Watford didn’t press Arsenal therefore the build-up issues weren’t present and as play increasingly began to unfold in the opponent’s half, Wenger felt that he had to keep Coquelin on in case of the counter-attack. In any case, Elneny alongside him had a solid game, giving stability to the side and making them tick over. His positioning was also smart, using his gangly frame to recover a lot of loose balls and then instigating attacks with quick, one-touch passing. He had one great chance in the first-half when he sliced over highlighting his desperation to impress – though suffice to say, he has. Elneny might not be a spectacular signing but he could provide crucial balance in this next phase of rebuilding for Arsenal, and eventually it seems, he’ll be converted to a holding midfielder.
Shortcoming no.3: Need for a quality, mobile striker
Before Welbeck came on and scored, then missed a glorious chance and ran around a bit, Olivier Giroud mainly flitted in and out of the match.

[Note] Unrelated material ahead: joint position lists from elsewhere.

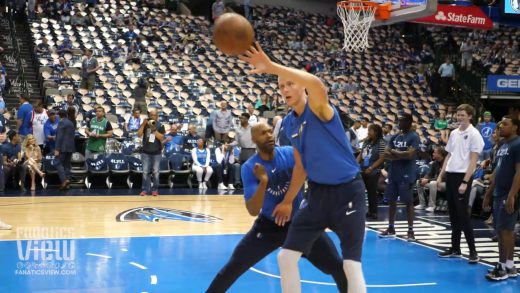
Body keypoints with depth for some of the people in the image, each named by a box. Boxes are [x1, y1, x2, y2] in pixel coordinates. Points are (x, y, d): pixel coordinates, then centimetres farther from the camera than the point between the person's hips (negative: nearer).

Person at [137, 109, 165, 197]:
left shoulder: (160, 126, 0)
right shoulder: (145, 124, 3)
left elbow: (161, 137, -11)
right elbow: (139, 134, -6)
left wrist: (153, 128, -19)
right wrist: (143, 124, -15)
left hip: (156, 152, -1)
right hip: (146, 152, 1)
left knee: (155, 172, 2)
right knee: (145, 171, 2)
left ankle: (155, 189, 9)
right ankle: (145, 189, 6)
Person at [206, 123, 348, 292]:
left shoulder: (291, 153, -12)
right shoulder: (249, 168, -15)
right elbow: (253, 211, -22)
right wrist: (263, 182, -36)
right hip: (269, 225, -1)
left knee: (337, 266, -6)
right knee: (233, 267, -2)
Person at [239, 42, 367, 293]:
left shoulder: (318, 109, -15)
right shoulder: (288, 123, 6)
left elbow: (316, 84, -41)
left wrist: (271, 67, -45)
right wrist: (288, 201, 18)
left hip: (347, 191, -7)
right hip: (318, 192, 7)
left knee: (351, 266, -9)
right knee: (286, 257, 4)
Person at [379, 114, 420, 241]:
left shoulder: (414, 137, -9)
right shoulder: (395, 137, 13)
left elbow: (409, 154, -21)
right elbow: (386, 154, 7)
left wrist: (394, 152, -7)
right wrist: (400, 155, -11)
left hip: (406, 175, -7)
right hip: (393, 174, 7)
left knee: (408, 202, -2)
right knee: (391, 201, 10)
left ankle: (410, 230, 3)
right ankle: (391, 228, 19)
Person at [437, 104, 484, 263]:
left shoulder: (474, 134, -8)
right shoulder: (454, 133, 13)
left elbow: (473, 160, -12)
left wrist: (465, 182, -17)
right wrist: (441, 175, 14)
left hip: (463, 176, -7)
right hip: (450, 175, 7)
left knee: (462, 214, -8)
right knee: (453, 214, 10)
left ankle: (472, 251, -1)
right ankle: (455, 248, 18)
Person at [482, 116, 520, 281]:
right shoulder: (502, 146, 16)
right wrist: (488, 193, 20)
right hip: (498, 195, 9)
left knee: (505, 230, -6)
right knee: (502, 230, 10)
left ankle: (503, 267, 0)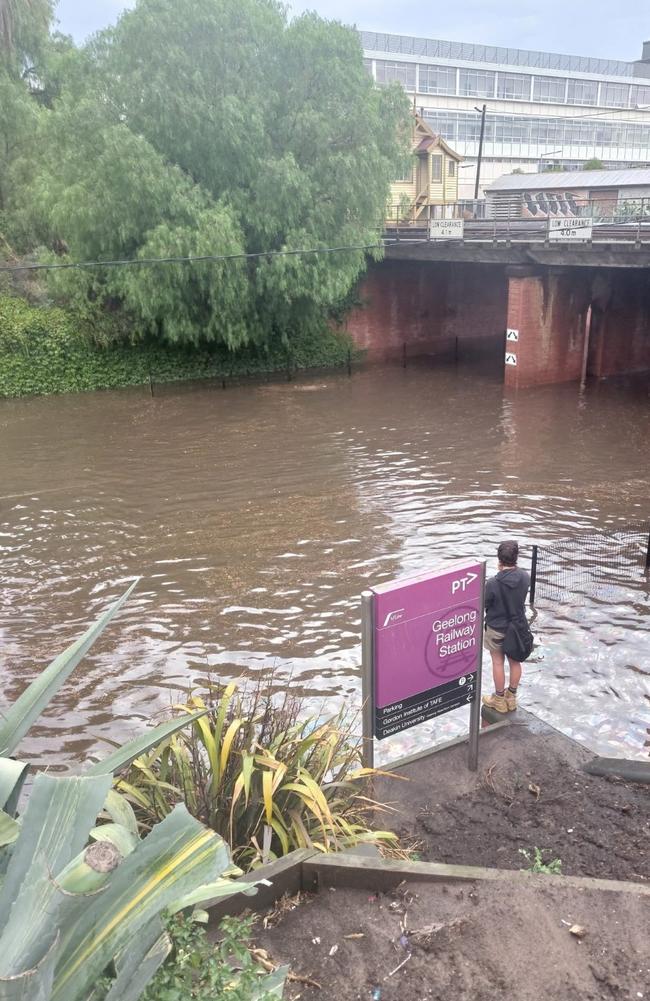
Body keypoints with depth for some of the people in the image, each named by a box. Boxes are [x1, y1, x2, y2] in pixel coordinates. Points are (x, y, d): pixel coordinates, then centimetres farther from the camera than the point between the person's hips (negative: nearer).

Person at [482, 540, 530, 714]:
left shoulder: (493, 583, -28)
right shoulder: (525, 578, -17)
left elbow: (485, 604, -13)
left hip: (496, 629, -3)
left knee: (498, 663, 14)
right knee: (515, 662, 20)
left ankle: (499, 700, 29)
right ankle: (511, 697, 36)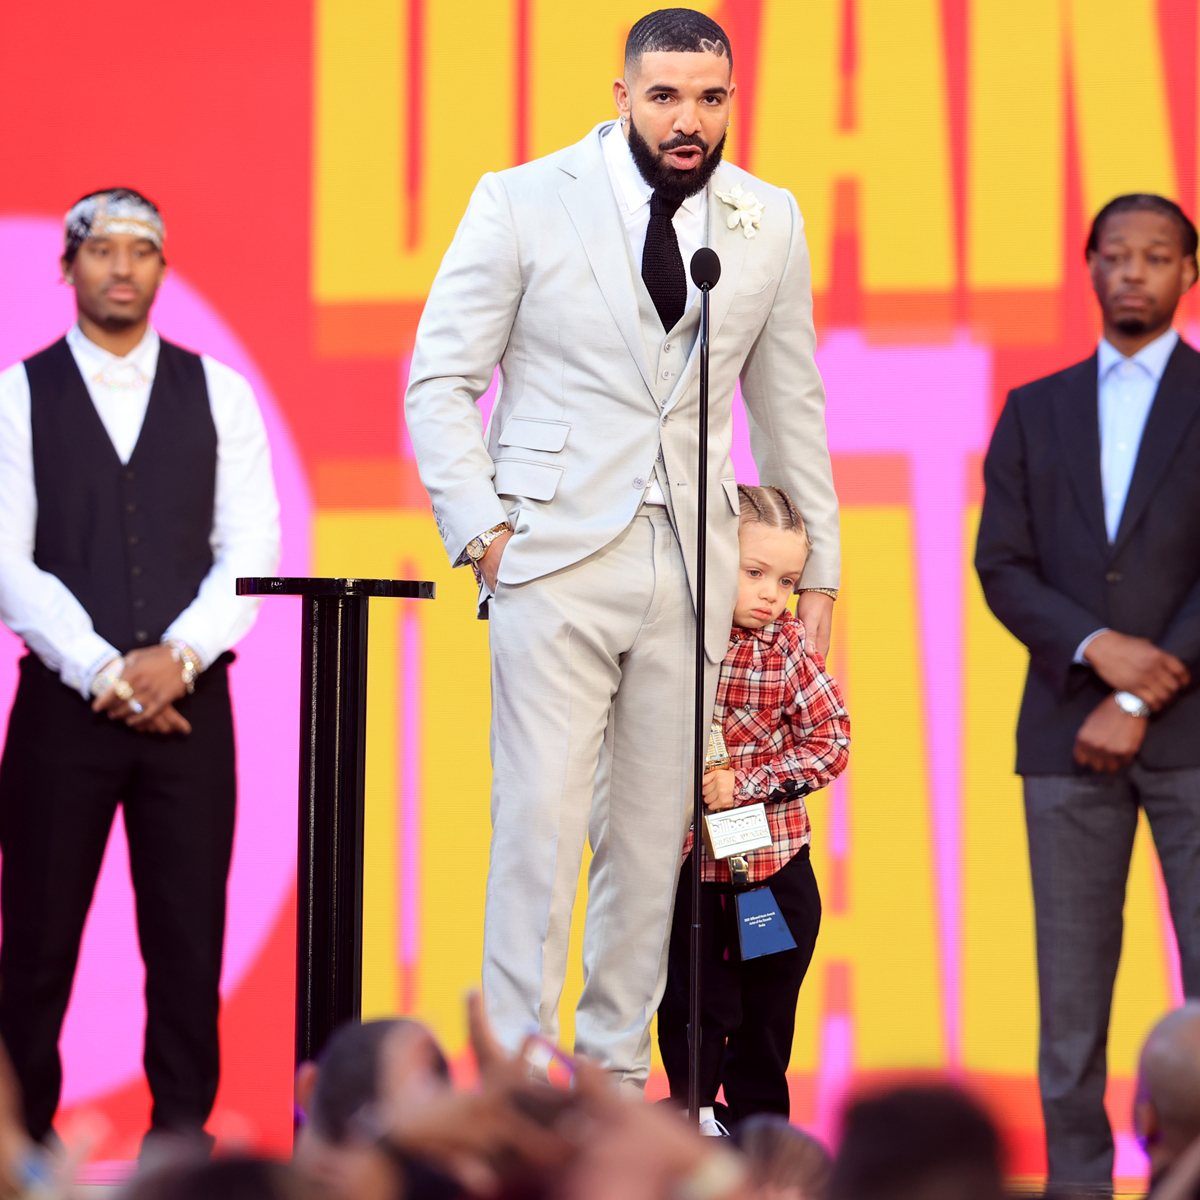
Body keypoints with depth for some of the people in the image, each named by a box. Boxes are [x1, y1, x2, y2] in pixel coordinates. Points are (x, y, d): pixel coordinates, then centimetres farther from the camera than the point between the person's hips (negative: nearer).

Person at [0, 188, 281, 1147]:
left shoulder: (218, 394, 9)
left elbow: (252, 552, 3)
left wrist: (178, 657, -11)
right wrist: (103, 673, -10)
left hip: (189, 700, 1)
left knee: (189, 934, 0)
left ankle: (183, 1131, 7)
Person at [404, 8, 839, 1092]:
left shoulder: (769, 225, 9)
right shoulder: (523, 204, -1)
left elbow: (790, 405, 18)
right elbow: (441, 378, 3)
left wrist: (819, 571, 18)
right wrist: (481, 531, -6)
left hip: (691, 571, 3)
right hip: (555, 557, -3)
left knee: (653, 833, 4)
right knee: (541, 821, -10)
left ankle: (617, 1075, 12)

He has two decent chances at the near post as Arsenal generally funnelled the flanks away from the centre, therefore he didn’t go searching for the ball as he is wont to do. Instead, he often waited, playing on the toes of the last defender though not necessarily running behind – which is what Arsenal wanted – but looking for the cross into the box.
That’s the issue with target men – they are too predictable no matter how physical the contest may be and Giroud too often didn’t quite anticipate the run he had to make. Still, he was livewire at times, and encouragingly for a target-man, he didn’t just hang back, but tried to attack the near post, which he does well anyway.
However, it’s hard to say he’s the top-level striker that Arsenal need though he is a very good forward with a fantastic mentality. When he was substituted off, it was a surprise, though it was also an acceptance from Wenger that they needed a different type of threat; somebody who is more mobile and who can attack the spaces. Welbeck offers the best of both worlds – a striker who can run the channels and fight for the ball – and it is hoped he can be the answer Arsenal are looking for.
Indeed, there was an interesting quote from Wenger pre-match, when analysing youth prospect, Chris Willock, which indicates that Welbeck might be ahead of Walcott in the pecking order. He said in the matchday programme that “we forget sometimes that the basis of team sport is to first be strong one against one.”
That is not to say, just about dribbling and take-ons, but the majority of the times, it’s about receiving the ball under pressure and being confident that you won’t lose it. It’s clear that at this moment, Walcott is far behind, held back perhaps because he was late to get involved into the game, at 13, at didn’t quite get the full education he needed. Without that, he lacks the ability to transform Arsenal’s game, something which Welbeck did when he came on, even if his chance at the end went agonisingly past the wrong side of the post.